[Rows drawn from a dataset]
++++

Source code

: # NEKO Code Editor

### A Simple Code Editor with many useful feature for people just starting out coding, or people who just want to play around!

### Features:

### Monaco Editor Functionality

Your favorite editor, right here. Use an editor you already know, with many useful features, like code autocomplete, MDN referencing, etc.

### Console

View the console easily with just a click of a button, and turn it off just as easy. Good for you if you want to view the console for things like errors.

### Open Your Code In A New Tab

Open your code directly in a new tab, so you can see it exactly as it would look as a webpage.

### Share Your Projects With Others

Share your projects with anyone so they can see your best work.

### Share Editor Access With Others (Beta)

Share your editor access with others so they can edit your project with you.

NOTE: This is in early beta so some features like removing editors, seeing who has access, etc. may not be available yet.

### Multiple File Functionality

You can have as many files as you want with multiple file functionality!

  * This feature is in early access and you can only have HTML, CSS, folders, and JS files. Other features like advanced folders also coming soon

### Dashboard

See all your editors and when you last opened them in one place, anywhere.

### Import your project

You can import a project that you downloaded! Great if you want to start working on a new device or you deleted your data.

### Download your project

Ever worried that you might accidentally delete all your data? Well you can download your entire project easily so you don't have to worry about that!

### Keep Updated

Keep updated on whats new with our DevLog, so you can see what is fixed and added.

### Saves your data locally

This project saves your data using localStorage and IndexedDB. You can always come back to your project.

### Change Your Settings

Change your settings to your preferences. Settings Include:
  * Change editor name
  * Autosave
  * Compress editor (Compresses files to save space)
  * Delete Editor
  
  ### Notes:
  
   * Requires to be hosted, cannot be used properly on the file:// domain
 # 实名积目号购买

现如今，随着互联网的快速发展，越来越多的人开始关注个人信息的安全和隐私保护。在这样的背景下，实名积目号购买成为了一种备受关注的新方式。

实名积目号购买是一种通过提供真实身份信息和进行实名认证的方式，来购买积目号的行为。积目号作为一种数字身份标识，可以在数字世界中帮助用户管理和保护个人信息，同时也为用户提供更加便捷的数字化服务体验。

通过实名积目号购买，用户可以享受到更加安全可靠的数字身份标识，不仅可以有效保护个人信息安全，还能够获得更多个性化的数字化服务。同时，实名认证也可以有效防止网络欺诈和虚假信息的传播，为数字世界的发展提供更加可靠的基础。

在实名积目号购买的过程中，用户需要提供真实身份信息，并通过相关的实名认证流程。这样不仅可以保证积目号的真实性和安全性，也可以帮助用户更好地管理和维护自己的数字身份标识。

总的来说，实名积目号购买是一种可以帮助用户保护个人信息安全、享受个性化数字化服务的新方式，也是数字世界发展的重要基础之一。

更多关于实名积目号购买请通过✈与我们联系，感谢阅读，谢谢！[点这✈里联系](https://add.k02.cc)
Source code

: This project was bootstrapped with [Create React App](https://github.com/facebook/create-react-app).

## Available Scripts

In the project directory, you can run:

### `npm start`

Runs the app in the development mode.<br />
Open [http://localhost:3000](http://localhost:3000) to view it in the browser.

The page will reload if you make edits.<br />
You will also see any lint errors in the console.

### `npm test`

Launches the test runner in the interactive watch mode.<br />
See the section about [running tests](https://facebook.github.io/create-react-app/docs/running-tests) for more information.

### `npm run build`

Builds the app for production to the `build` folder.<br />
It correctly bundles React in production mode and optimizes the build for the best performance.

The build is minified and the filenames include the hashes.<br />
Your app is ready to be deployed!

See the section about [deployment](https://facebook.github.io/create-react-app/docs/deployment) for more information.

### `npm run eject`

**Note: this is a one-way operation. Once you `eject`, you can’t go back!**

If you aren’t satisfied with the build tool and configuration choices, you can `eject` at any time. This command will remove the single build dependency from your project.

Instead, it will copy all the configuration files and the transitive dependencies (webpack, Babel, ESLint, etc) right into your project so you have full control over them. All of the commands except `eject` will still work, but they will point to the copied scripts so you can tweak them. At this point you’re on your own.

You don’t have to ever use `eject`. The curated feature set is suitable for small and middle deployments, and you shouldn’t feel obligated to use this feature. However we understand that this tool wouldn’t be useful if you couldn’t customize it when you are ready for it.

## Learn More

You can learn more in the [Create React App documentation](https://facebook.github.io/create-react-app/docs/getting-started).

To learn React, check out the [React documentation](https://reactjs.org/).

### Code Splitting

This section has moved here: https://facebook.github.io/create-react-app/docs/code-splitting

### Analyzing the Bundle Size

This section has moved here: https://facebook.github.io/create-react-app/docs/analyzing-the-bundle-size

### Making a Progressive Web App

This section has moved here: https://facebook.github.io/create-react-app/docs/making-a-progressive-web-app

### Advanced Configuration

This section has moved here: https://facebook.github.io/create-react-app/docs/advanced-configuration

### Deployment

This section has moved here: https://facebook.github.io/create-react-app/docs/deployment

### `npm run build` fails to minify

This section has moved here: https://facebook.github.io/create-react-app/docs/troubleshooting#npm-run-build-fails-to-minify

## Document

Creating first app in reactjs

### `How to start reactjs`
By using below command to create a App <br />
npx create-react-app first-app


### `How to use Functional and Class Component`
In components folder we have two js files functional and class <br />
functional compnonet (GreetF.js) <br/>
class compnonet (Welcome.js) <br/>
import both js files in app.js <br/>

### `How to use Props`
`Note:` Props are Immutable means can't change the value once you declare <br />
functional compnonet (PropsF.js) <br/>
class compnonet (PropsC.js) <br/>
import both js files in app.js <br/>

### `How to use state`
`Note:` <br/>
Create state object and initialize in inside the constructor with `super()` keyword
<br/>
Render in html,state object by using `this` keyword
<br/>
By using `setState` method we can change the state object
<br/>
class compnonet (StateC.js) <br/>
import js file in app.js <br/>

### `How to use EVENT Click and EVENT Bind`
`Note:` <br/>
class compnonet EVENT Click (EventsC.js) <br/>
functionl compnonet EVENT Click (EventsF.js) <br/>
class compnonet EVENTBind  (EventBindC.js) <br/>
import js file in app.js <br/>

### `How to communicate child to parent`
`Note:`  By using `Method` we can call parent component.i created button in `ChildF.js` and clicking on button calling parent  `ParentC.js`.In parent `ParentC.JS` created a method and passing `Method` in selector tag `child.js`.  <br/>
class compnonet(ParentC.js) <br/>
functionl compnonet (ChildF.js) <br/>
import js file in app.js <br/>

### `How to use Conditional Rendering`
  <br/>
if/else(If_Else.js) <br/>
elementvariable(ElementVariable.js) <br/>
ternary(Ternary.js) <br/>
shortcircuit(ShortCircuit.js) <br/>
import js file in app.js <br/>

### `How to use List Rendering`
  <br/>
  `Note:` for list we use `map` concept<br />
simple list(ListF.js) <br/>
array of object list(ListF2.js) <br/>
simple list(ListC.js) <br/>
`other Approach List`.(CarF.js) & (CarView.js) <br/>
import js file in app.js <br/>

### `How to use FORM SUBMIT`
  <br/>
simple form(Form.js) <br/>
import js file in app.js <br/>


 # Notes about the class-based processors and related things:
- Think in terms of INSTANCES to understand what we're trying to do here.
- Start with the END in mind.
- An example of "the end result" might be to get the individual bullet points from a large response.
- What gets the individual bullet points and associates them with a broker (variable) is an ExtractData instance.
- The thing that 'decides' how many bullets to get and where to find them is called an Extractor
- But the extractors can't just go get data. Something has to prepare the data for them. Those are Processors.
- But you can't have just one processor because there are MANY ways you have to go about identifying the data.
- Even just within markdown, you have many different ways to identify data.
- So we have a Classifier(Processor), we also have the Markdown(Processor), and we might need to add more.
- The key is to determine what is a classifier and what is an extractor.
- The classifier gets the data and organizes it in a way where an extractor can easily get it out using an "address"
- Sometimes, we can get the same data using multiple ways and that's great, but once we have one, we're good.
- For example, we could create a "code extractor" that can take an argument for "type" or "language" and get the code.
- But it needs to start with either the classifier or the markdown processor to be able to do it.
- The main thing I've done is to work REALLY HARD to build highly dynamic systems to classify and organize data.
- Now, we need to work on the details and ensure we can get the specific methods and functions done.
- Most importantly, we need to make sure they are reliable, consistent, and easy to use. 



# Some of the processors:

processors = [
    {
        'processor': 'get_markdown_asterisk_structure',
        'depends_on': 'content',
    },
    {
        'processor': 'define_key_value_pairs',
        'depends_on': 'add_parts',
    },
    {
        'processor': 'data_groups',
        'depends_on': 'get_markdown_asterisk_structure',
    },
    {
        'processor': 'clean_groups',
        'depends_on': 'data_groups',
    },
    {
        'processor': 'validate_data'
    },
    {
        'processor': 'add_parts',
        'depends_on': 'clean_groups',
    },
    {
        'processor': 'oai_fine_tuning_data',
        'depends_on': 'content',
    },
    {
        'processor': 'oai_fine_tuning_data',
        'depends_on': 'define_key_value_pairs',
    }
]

++++

Reproduce the lines between the one containing "The page will reload if you make edits.<br />" and the one containing "If you aren’t", inclusive.

Exercise result:
The page will reload if you make edits.<br />
You will also see any lint errors in the console.

### `npm test`

Launches the test runner in the interactive watch mode.<br />
See the section about [running tests](https://facebook.github.io/create-react-app/docs/running-tests) for more information.

### `npm run build`

Builds the app for production to the `build` folder.<br />
It correctly bundles React in production mode and optimizes the build for the best performance.

The build is minified and the filenames include the hashes.<br />
Your app is ready to be deployed!

See the section about [deployment](https://facebook.github.io/create-react-app/docs/deployment) for more information.

### `npm run eject`

**Note: this is a one-way operation. Once you `eject`, you can’t go back!**

If you aren’t satisfied with the build tool and configuration choices, you can `eject` at any time. This command will remove the single build dependency from your project.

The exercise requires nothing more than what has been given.